As an architect, Lott points out, once his projects are finished, he completely relinquishes control, and puts the fate of the buildings he’s designed into the hands of the owner. And sometimes that means watching your projects get torn down.
“So my question to [artists like Roberts] is: what level of permanence does your work deserve?...The solution I’m comfortable with is that we all have to figure out what makes our city better — we all want that. Just because it exists, or I value it, doesn’t mean it’s valuable.”
Lott’s zen-like stance calls for conversations with greater nuance, and a laying aside of arbitrary morality and ideas of permanence.
“We can dislike it, but we can’t stop it,” says Lott. “So we need a more adult conversation about how we’re taught to value culture. How can we support tactical art? Well, first, we need to embrace its being temporary.”
“I think I just coined urban buddhism,” Lott says.
He’ll have ample space to put his zen-like attitude into practice this fall, when Lott and SiTE:LAB founder Paul Amenta will be curating another temporary “architectural intervention” for ArtPrize’s curated Project 1
A brave new world
Meanwhile, Roberts is more focused on claiming our identity as a city, and as individual neighborhoods, than he is on rallying to protect his now historic artwork.

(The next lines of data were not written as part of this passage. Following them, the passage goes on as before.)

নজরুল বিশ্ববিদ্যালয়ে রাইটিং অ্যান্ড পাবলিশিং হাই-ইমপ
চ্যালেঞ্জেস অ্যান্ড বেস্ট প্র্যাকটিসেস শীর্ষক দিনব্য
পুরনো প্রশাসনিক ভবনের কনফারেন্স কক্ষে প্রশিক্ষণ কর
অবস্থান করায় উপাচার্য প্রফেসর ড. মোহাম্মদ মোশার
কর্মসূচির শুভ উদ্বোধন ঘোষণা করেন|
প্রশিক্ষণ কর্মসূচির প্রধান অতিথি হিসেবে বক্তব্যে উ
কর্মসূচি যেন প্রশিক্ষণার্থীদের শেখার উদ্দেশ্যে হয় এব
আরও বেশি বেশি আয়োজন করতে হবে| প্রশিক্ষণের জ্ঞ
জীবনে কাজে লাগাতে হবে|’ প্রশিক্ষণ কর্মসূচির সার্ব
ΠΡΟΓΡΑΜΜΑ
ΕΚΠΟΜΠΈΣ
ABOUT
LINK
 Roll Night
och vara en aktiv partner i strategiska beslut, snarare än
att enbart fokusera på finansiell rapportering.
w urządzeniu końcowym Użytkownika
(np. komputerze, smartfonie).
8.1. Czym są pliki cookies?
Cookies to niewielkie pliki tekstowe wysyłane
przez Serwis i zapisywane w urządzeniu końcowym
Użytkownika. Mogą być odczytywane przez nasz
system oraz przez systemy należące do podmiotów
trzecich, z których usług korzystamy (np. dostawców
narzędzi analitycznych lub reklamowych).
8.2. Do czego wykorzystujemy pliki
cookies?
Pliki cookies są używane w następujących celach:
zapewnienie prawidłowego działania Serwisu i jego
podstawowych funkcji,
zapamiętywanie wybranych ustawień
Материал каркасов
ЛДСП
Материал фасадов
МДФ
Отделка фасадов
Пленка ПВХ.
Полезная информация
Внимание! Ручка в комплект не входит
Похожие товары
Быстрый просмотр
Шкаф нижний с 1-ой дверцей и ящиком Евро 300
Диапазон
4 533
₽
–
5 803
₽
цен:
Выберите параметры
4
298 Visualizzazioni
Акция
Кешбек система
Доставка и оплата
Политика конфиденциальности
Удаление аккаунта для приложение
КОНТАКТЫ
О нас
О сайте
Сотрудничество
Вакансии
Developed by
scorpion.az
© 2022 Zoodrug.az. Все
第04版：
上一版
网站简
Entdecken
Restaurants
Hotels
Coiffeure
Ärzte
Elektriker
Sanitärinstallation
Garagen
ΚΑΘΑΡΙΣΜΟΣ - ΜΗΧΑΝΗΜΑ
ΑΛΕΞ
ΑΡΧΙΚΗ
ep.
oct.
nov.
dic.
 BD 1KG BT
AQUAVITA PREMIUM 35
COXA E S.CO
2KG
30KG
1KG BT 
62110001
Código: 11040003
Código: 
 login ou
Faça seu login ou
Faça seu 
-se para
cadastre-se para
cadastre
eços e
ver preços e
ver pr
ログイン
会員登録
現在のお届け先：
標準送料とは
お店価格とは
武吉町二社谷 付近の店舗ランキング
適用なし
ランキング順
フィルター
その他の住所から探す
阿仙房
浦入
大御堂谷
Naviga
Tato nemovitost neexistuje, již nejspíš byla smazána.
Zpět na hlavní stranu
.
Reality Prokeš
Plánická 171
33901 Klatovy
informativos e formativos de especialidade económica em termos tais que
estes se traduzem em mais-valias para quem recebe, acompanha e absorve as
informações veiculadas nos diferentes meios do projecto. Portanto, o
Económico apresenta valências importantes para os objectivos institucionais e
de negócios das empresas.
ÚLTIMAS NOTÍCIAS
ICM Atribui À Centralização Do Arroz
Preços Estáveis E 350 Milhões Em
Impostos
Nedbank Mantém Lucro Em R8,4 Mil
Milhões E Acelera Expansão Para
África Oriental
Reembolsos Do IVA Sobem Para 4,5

“Tactical art sounds like war,” he says. “Like we need funding for a battle. But I like to think of it more like Lewis and Clark — like we’re explorers who need benefactors. They didn’t stay in the same place.”
Roberts looks towards the investment Downtown Grand Rapids, Inc. is doing in artwork across downtown neighborhoods, and contrasts it to that of still neglected areas and neighborhoods outside of DGRI’s economic investment radius, like South Town, the corner of Cass and Hall, or Jefferson and Franklin.
“Let’s sprinkle some of that holy water outside the church,” Roberts says. “Let’s hear the enthusiasm we have for downtown applied to the rest of the city — taken into other neighborhoods.” Referencing DGRI’s recently sponsored silent disco downtown, Roberts suggests an idea could be expanded to hold simultaneous discos in Madison Square, South Town, et cetera.
Details of implementation aside, it’s local artists, local collaboration, and genuinely free expression that Roberts is focused on.
“We can catapult anyone to any place, if we just decide to as a community,” he says. “But we need to define our ground, and be ourselves.”